:: AVAILABLE DATA

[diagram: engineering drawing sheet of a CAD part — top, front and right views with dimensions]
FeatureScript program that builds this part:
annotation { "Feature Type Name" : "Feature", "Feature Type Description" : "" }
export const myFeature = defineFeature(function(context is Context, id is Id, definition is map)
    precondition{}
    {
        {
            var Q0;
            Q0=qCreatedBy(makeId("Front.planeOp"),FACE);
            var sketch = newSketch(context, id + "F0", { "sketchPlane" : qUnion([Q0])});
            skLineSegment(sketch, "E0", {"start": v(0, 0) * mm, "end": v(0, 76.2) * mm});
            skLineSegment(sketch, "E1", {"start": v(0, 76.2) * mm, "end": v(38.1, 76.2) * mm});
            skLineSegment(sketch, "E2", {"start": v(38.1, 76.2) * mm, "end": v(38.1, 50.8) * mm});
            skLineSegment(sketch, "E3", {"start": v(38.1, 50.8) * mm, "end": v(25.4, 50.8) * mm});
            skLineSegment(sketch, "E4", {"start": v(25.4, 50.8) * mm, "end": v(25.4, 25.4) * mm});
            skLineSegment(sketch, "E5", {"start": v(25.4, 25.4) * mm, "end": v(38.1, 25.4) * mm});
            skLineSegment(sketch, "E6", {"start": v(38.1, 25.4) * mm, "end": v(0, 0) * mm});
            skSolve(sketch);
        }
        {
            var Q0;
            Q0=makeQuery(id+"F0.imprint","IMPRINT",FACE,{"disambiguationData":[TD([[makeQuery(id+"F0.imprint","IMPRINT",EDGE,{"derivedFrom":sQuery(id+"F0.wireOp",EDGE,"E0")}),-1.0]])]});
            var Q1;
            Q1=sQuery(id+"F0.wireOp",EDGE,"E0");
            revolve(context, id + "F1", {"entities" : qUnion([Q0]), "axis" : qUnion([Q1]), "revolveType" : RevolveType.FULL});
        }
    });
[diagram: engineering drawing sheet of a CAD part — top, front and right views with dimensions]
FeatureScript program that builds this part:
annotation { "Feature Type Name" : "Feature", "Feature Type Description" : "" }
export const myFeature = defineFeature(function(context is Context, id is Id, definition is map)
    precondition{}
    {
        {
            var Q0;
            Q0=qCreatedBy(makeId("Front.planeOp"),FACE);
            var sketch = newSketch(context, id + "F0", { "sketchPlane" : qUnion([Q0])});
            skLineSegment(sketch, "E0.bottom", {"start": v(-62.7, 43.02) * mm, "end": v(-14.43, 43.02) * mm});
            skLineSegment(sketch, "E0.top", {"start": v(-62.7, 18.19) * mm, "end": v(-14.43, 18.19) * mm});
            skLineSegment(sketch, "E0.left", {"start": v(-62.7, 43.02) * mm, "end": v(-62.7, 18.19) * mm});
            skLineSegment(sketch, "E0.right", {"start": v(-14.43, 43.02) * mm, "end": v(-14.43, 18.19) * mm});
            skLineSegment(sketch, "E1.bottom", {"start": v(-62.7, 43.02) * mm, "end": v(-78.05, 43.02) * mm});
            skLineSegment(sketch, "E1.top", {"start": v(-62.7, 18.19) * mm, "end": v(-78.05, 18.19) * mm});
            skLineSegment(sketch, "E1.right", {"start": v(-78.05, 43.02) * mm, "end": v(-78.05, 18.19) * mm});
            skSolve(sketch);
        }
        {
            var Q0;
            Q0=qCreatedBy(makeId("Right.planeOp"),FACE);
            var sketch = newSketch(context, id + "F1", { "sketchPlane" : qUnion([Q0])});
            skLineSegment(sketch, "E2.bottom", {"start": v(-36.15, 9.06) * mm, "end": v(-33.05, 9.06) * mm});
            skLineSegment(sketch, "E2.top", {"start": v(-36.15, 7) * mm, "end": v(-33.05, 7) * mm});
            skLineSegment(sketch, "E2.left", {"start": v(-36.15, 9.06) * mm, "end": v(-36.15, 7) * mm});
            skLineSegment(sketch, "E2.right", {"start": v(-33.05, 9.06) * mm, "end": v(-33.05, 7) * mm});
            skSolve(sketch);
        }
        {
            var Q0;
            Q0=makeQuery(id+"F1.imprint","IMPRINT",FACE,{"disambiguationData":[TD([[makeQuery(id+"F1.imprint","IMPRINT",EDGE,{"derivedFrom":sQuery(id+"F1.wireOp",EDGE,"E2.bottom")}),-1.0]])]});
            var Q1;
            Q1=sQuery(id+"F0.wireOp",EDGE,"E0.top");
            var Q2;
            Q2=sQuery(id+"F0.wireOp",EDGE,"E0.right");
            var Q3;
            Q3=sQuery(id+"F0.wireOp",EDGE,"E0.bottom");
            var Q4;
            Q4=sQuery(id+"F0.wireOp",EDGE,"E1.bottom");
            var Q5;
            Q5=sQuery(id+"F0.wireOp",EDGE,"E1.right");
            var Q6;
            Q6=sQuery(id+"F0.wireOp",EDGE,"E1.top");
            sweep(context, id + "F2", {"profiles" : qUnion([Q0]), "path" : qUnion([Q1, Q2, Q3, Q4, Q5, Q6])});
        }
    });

::::

→ WHAT IS ASKED
How many lines in the engineering model data above contain the string "disambiguationData"? Reply with only the number.

→ WORKED SOLUTION
2